Cantù, lo zio di Luca
«Ha ucciso mio padre
Ora deve pagare»

Paolo Volpe, figlio del bidello ucciso, parla dell’omicidio commesso dal nipote: «Ha finito di vivere pure lui»

Cantù

«Quando mi alzo alla mattina, non penso a che giorno è: penso a mio papà. Certe scene non me le toglierò mai più dalla mente. Quando quella casa tornerà pulita, io la vedrò sempre sporca di sangue».

Paolo Volpe è il figlio di Giovanni Volpe, il bidello di 78 anni ucciso venerdì in via Monte Palanzone.

Ma è anche lo zio - e, di fatto, ora, l’unico familiare - di Luca Volpe, 26 anni, reo confesso dell’omicidio.
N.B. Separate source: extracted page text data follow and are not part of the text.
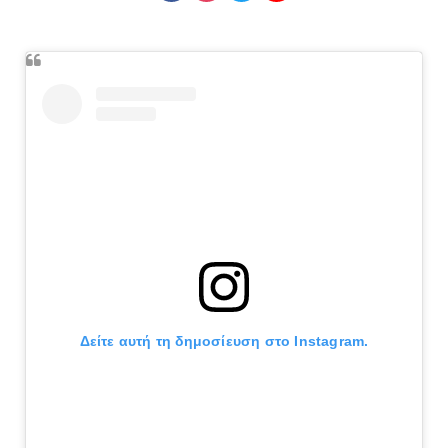
Δείτε αυτή τη δημοσίευση στο Instagram.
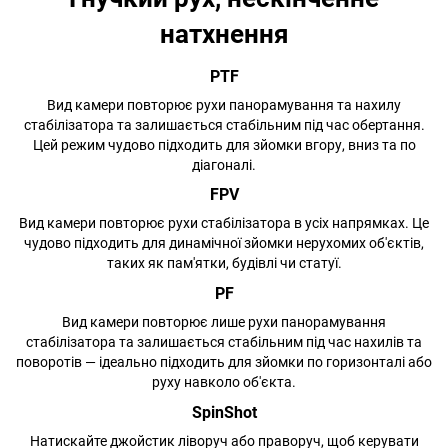
натхнення
PTF
Вид камери повторює рухи панорамування та нахилу
стабілізатора та залишається стабільним під час обертання.
Цей режим чудово підходить для зйомки вгору, вниз та по
діагоналі.
FPV
Вид камери повторює рухи стабілізатора в усіх напрямках. Це
чудово підходить для динамічної зйомки нерухомих об'єктів,
таких як пам'ятки, будівлі чи статуї.
PF
Вид камери повторює лише рухи панорамування
стабілізатора та залишається стабільним під час нахилів та
поворотів — ідеально підходить для зйомки по горизонталі або
руху навколо об'єкта.
SpinShot
Натискайте джойстик ліворуч або праворуч, щоб керувати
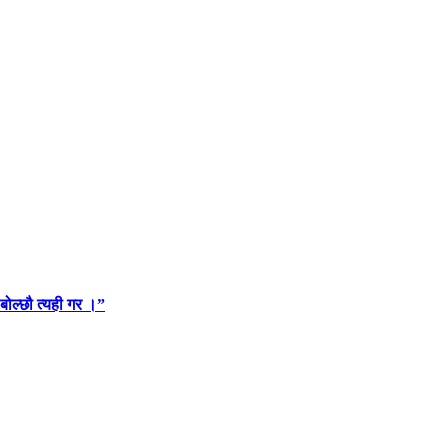
 बोल्छौ त्यही गर ।”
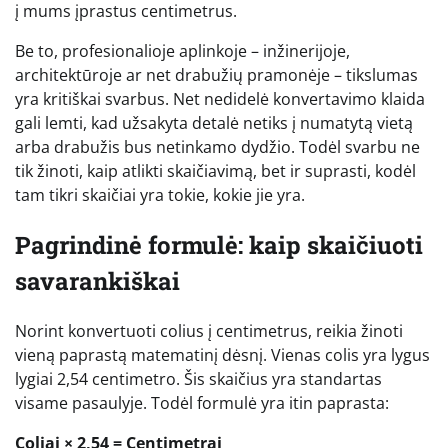
į mums įprastus centimetrus.
Be to, profesionalioje aplinkoje – inžinerijoje,
architektūroje ar net drabužių pramonėje – tikslumas
yra kritiškai svarbus. Net nedidelė konvertavimo klaida
gali lemti, kad užsakyta detalė netiks į numatytą vietą
arba drabužis bus netinkamo dydžio. Todėl svarbu ne
tik žinoti, kaip atlikti skaičiavimą, bet ir suprasti, kodėl
tam tikri skaičiai yra tokie, kokie jie yra.
Pagrindinė formulė: kaip skaičiuoti
savarankiškai
Norint konvertuoti colius į centimetrus, reikia žinoti
vieną paprastą matematinį dėsnį. Vienas colis yra lygus
lygiai 2,54 centimetro. Šis skaičius yra standartas
visame pasaulyje. Todėl formulė yra itin paprasta:
Coliai × 2,54 = Centimetrai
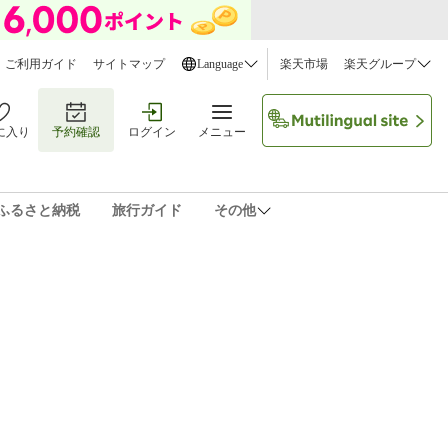
ご利用ガイド
サイトマップ
Language
楽天市場
楽天グループ
に入り
予約確認
ログイン
メニュー
ふるさと納税
旅行ガイド
その他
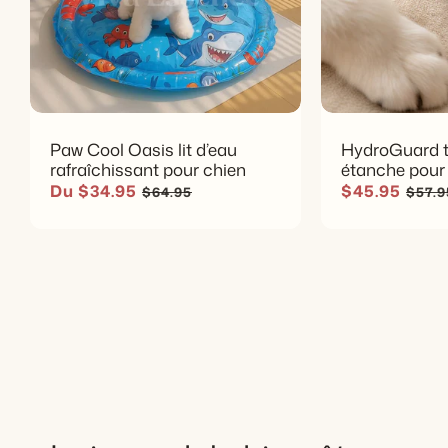
Paw Cool Oasis lit d’eau
HydroGuard 
rafraîchissant pour chien
étanche pour
Prix soldé
Prix habituel
Prix soldé
Prix 
Du $34.95
$45.95
$64.95
$57.9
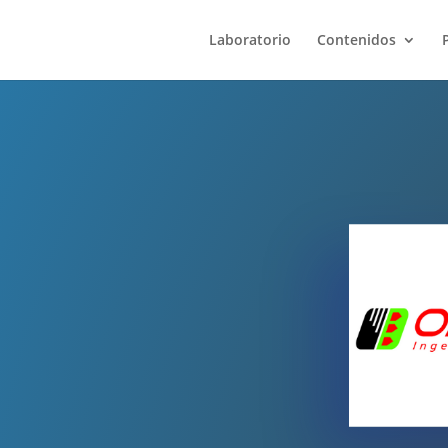
Laboratorio
Contenidos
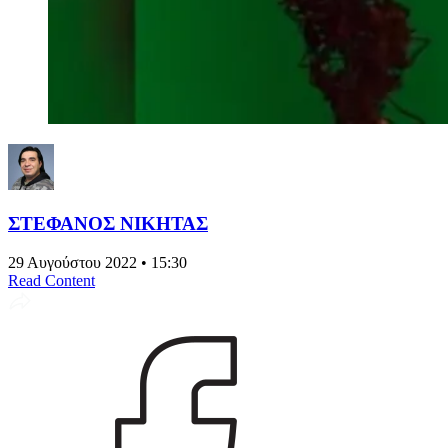
ΣΤΕΦΑΝΟΣ ΝΙΚΗΤΑΣ
29 Αυγούστου 2022 • 15:30
Read Content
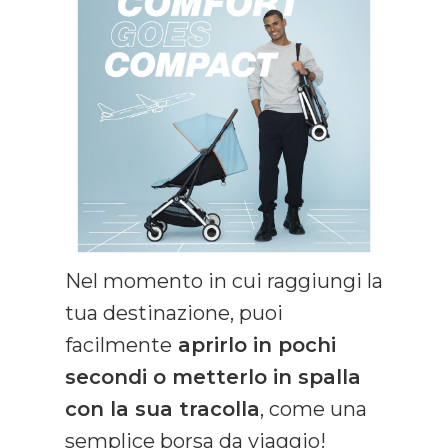
Nel momento in cui raggiungi la
tua destinazione, puoi
facilmente
aprirlo in pochi
secondi o metterlo in spalla
con la sua tracolla
, come una
semplice borsa da viaggio!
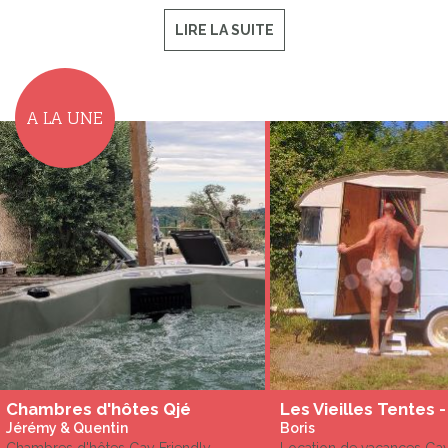
LIRE LA SUITE
A LA UNE
Chambres d'hôtes Qjé
Jérémy & Quentin
Boris
Chambres d'hôtes Gay Friendly
Location de vacances Ga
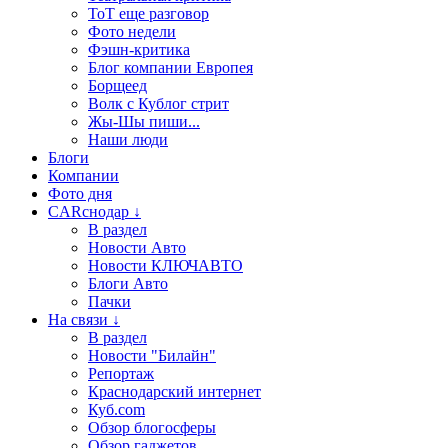
ТоТ еще разговор
Фото недели
Фэшн-критика
Блог компании Европея
Борщеед
Волк с Кублог стрит
Жы-Шы пиши...
Наши люди
Блоги
Компании
Фото дня
CARснодар ↓
В раздел
Новости Авто
Новости КЛЮЧАВТО
Блоги Авто
Пачки
На связи ↓
В раздел
Новости "Билайн"
Репортаж
Краснодарский интернет
Куб.com
Обзор блогосферы
Обзор гаджетов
Almeno tre coltellate all’addome del nonno. Dopo un litigio per la droga.

«Non so esattamente quali colpe addossargli, ma non posso dimenticare nemmeno quello che ha fatto: è giusto che paghi, voglio solo che paghi per quello che ha fatto - dice del nipote - Uccidere chi ha fatto tutto per lui, no. Lui, sopravvissuto, è fallito, è come se avesse finito di vivere anche lui».

«Sono i giorni più brutti, di attesa - dice - Vorrei fare il funerale il prima possibile a mio padre. La vera verità la sa solo lui. E quell’altro. Mio papà è sempre stato un gran lavoratore, uno che non ha mai fatto del male a nessuno».

Non una tragedia annunciata. Ma una situazione per cui preoccuparsi, sì. «Il pensiero che potesse succedere qualcosa l’avevo. Passavo di lì, certo. Ma non abitavo con loro. Gli avevo anche detto a mio papà che forse non era la cosa più saggia. Ma ha voluto tenersi la tigre in casa. Che poi è cresciuta e si è rivoltata. Una bomba a orologeria senza orologio. Che prima o poi sarebbe scoppiata».

Ma forse c’è anche una questione più profonda. Laura, la figlia di Giovanni, nonché madre di Luca, era dipendente dall’eroina. È morta a dicembre.